Dataset section:

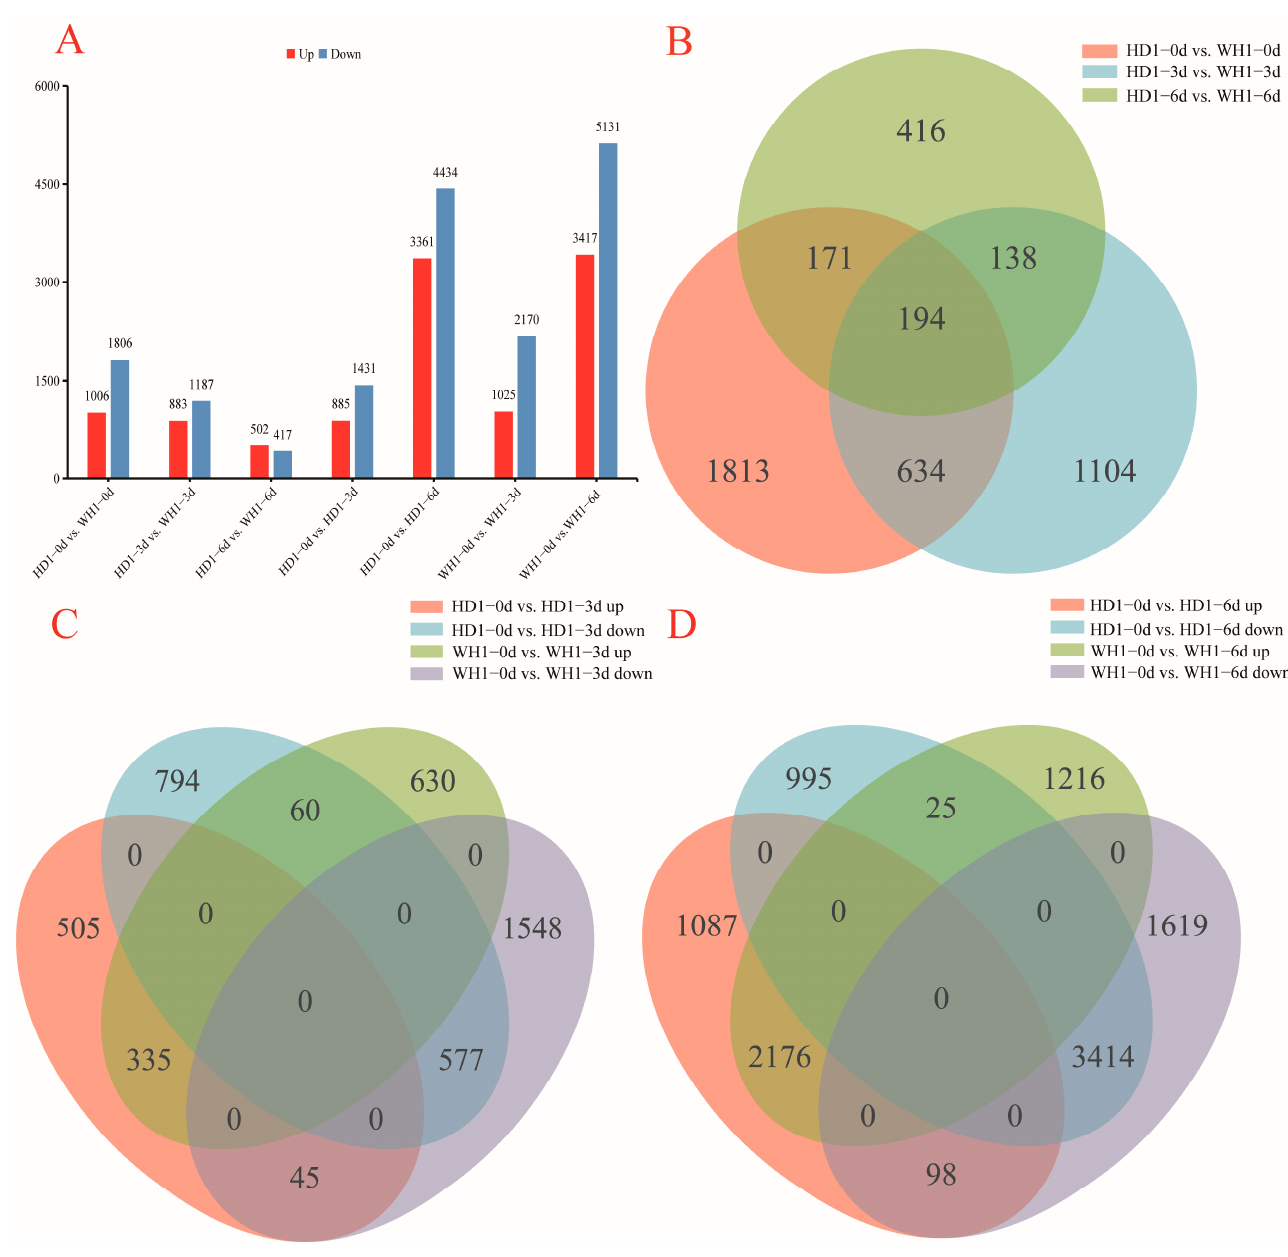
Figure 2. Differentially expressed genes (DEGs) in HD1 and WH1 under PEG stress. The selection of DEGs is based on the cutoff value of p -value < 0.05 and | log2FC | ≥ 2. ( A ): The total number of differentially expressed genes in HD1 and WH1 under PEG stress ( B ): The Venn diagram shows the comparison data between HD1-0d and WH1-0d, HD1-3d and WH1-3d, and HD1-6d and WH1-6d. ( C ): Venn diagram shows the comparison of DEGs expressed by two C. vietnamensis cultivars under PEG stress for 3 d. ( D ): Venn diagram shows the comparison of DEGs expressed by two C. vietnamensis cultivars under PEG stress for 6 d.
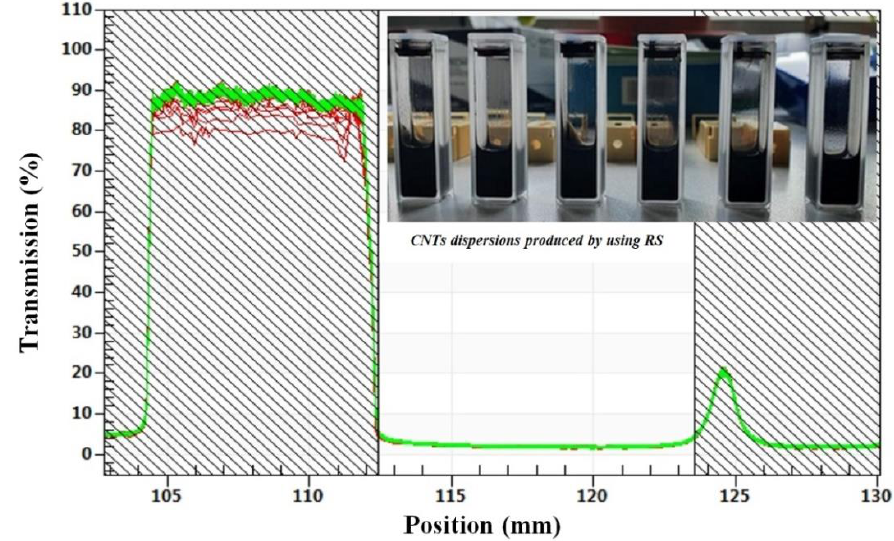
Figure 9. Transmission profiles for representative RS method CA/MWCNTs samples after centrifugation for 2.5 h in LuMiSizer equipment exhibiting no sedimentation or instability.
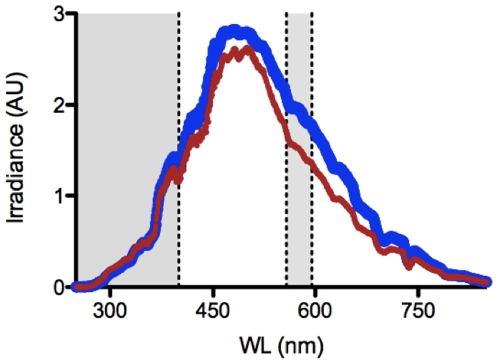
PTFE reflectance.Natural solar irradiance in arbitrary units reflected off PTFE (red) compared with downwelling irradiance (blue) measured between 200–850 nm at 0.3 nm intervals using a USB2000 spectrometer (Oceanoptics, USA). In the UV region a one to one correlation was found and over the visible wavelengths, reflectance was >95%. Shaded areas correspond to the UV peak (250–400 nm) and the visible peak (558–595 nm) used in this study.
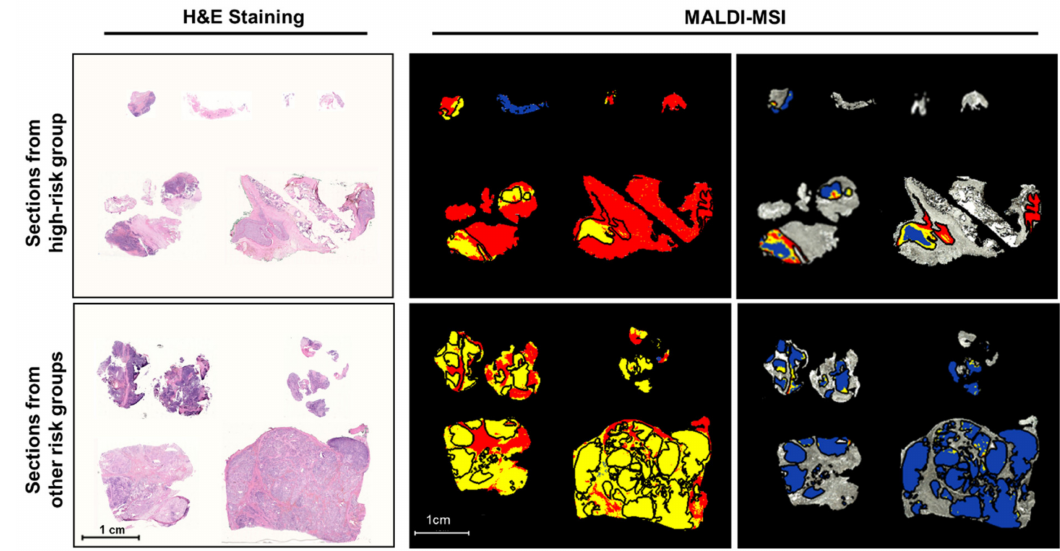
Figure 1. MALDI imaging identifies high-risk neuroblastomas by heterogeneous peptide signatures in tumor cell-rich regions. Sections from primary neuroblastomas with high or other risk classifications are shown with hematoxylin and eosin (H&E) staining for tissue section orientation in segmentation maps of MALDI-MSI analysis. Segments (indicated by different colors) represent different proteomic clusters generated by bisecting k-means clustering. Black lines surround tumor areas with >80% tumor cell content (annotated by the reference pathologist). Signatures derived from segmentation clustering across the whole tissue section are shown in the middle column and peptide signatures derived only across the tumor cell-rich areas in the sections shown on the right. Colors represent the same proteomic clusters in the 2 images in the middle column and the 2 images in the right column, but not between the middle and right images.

Action item: The lines running from the beginning of the listing above through the line that holds "Figure 9. Transmission" are to be duplicated exactly, both ends kept, pictures omitted.

Worked solution:
Figure 2. Differentially expressed genes (DEGs) in HD1 and WH1 under PEG stress. The selection of DEGs is based on the cutoff value of p -value < 0.05 and | log2FC | ≥ 2. ( A ): The total number of differentially expressed genes in HD1 and WH1 under PEG stress ( B ): The Venn diagram shows the comparison data between HD1-0d and WH1-0d, HD1-3d and WH1-3d, and HD1-6d and WH1-6d. ( C ): Venn diagram shows the comparison of DEGs expressed by two C. vietnamensis cultivars under PEG stress for 3 d. ( D ): Venn diagram shows the comparison of DEGs expressed by two C. vietnamensis cultivars under PEG stress for 6 d.
Figure 9. Transmission profiles for representative RS method CA/MWCNTs samples after centrifugation for 2.5 h in LuMiSizer equipment exhibiting no sedimentation or instability.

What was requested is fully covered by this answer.